Bankruptcy Tax, Discharging IRS Taxes
We Help Clients Discharge Tax Debts in Bankruptcy
Taxpayers are often under the mistaken belief that their tax liabilities are not dischargeable in bankruptcy. Taxes can be discharged in bankruptcy.
Generally, older Federal income tax debts are dischargeable in bankruptcy. By “older” we are referring to tax debts more than three years old and for which the tax return, if one was to be filed, was filed more than 240 days prior to filing the bankruptcy petition.
Discharging taxes in bankruptcy may not be the only benefit of filing bankruptcy. Other benefits can include:
1. Stopping the IRS collection efforts. Filing a bankruptcy petition typically stops the IRS’s collections activities. Therefore, bankruptcy may be a viable option to prevent the IRS from levying on wages or other assets.
2. Discharging some IRS tax penalties in bankruptcy.
3. Stopping the accrual of interest on unpaid tax debts during the bankruptcy proceeding.
These are just a few examples.
If the tax debt and penalties are not dischargeable in bankruptcy, then it is still possible that the tax debt and penalties can be restructured in bankruptcy. The bankruptcy payment plan may be better than the alternative payment plan afforded by the IRS.

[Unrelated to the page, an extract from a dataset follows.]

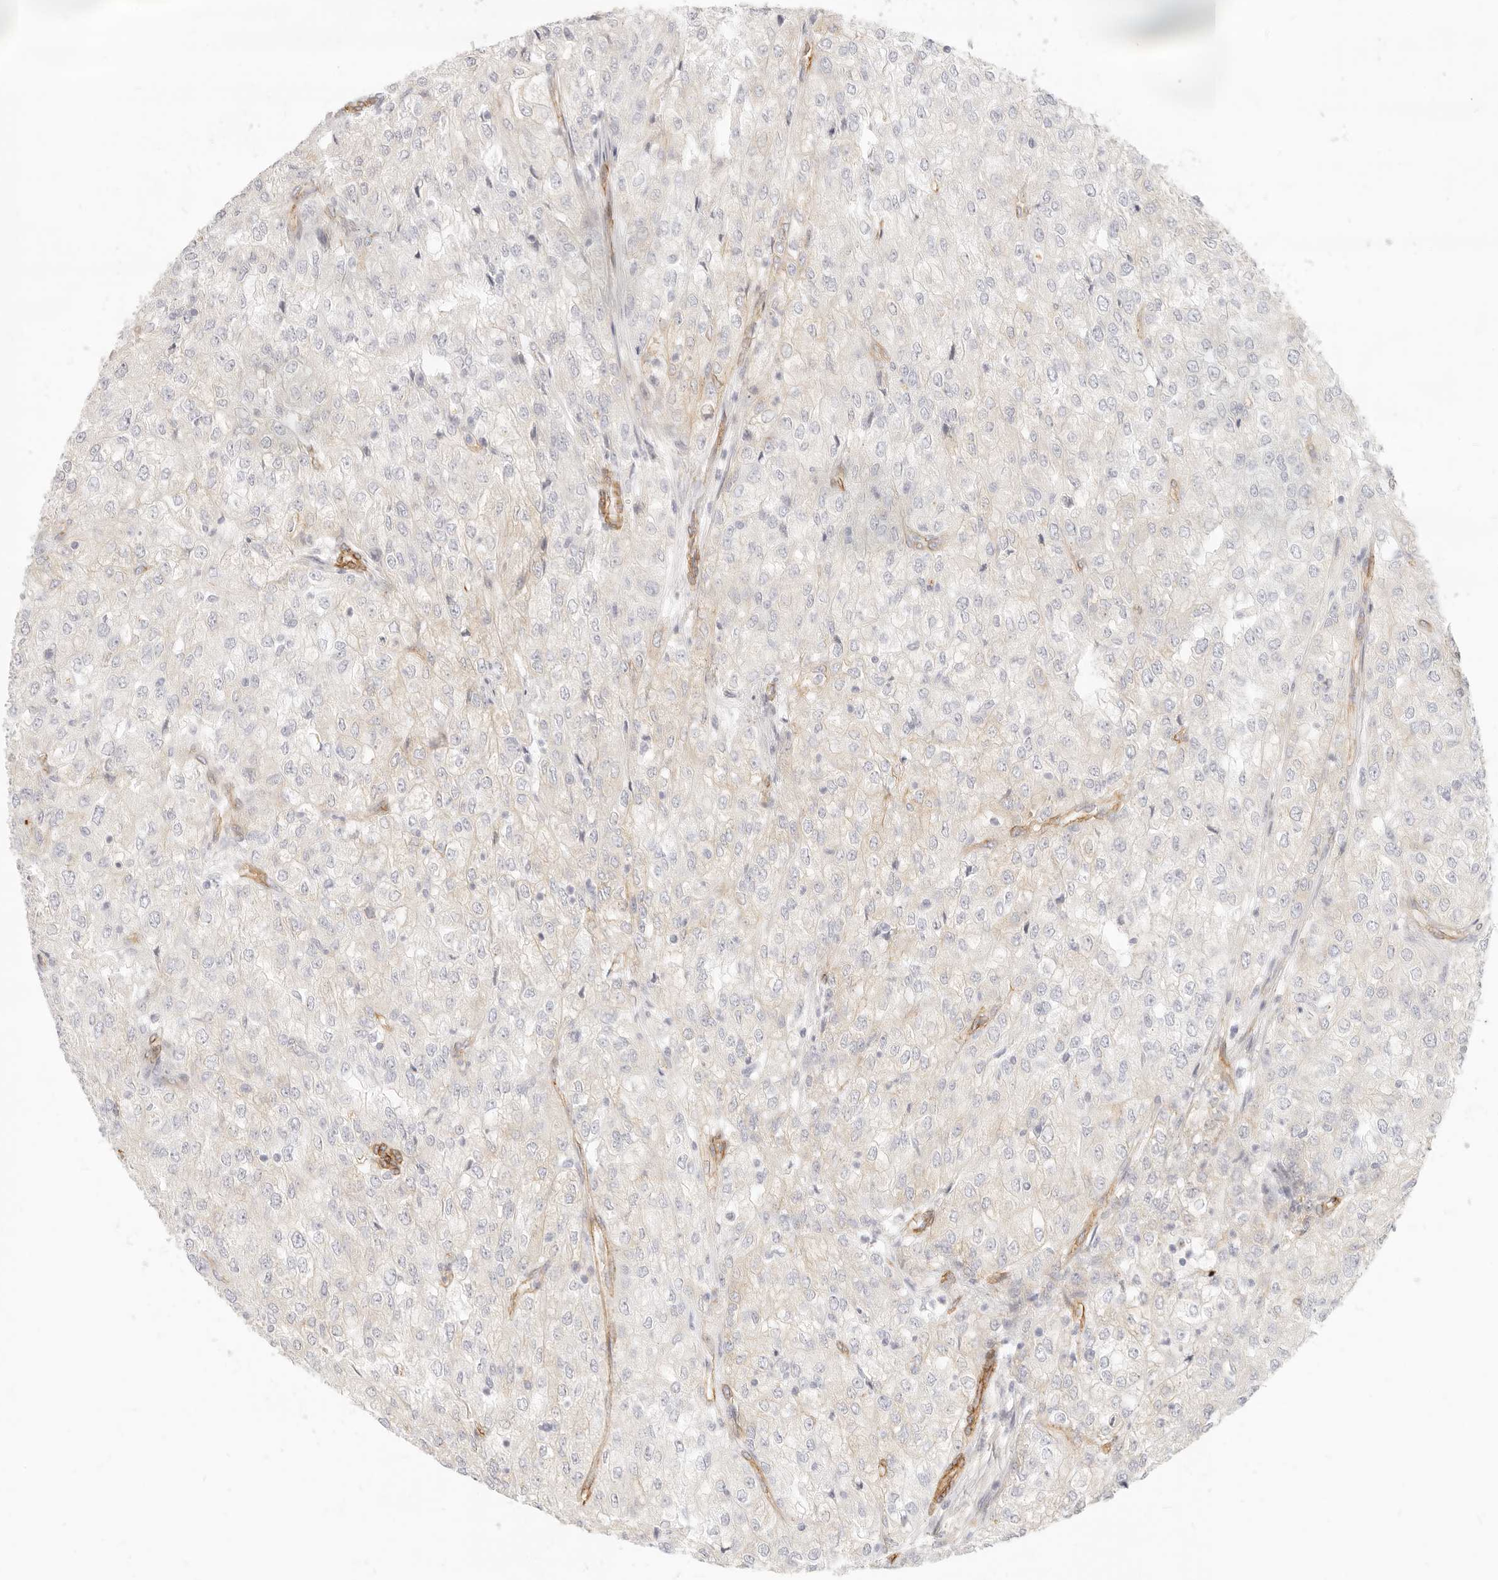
{"staining": {"intensity": "negative", "quantity": "none", "location": "none"}, "tissue": "renal cancer", "cell_type": "Tumor cells", "image_type": "cancer", "snomed": [{"axis": "morphology", "description": "Adenocarcinoma, NOS"}, {"axis": "topography", "description": "Kidney"}], "caption": "IHC histopathology image of neoplastic tissue: human renal cancer (adenocarcinoma) stained with DAB (3,3'-diaminobenzidine) demonstrates no significant protein staining in tumor cells.", "gene": "NUS1", "patient": {"sex": "female", "age": 54}}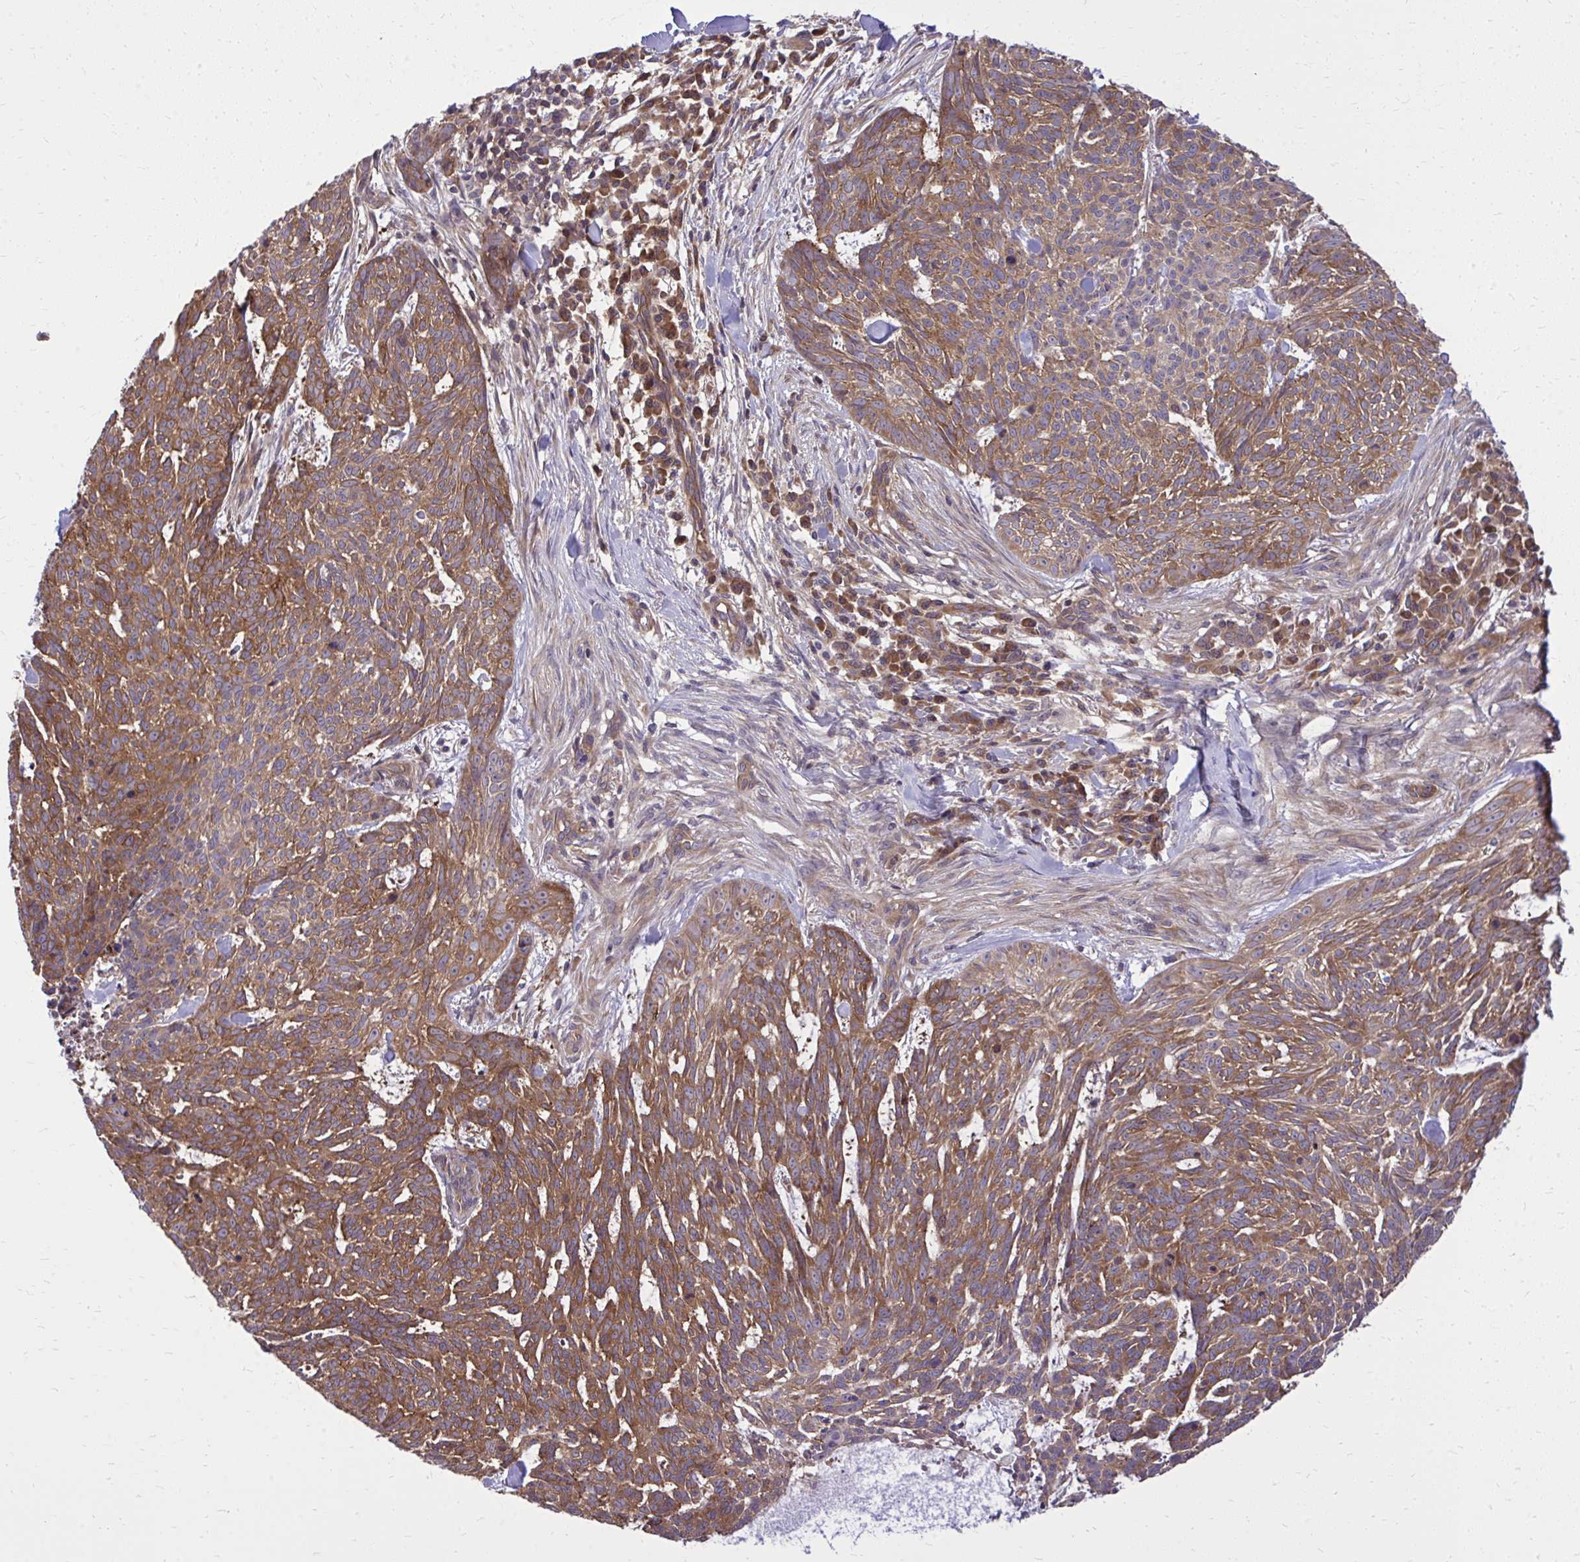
{"staining": {"intensity": "moderate", "quantity": ">75%", "location": "cytoplasmic/membranous"}, "tissue": "skin cancer", "cell_type": "Tumor cells", "image_type": "cancer", "snomed": [{"axis": "morphology", "description": "Basal cell carcinoma"}, {"axis": "topography", "description": "Skin"}], "caption": "Brown immunohistochemical staining in human skin cancer (basal cell carcinoma) demonstrates moderate cytoplasmic/membranous expression in approximately >75% of tumor cells.", "gene": "PPP5C", "patient": {"sex": "female", "age": 93}}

There are also several disadvantages to filing bankruptcy that must be considered, however. One such disadvantage is that the IRS’s liens may survive the bankruptcy process. This can be problematic if there are assets that are excluded from the bankruptcy (such as retirement accounts) rather than exempt assets (such as personal residences, etc.). The lien will continue to attach to the excluded (not exempt) assets even though the taxpayer’s personal liability for the unpaid tax debts is discharged in bankruptcy.
The IRS’s post-bankruptcy collections activities can also be problematic. To the extent that all of the tax debt is not discharged in bankruptcy, the IRS may view the taxpayer (who now has fewer debts) as being in a better position to pay the IRS.
The bankruptcy tax laws are constantly changing. An experienced tax attorney who follows this area of law can help you determine if bankruptcy is a viable option for resolving your tax debt.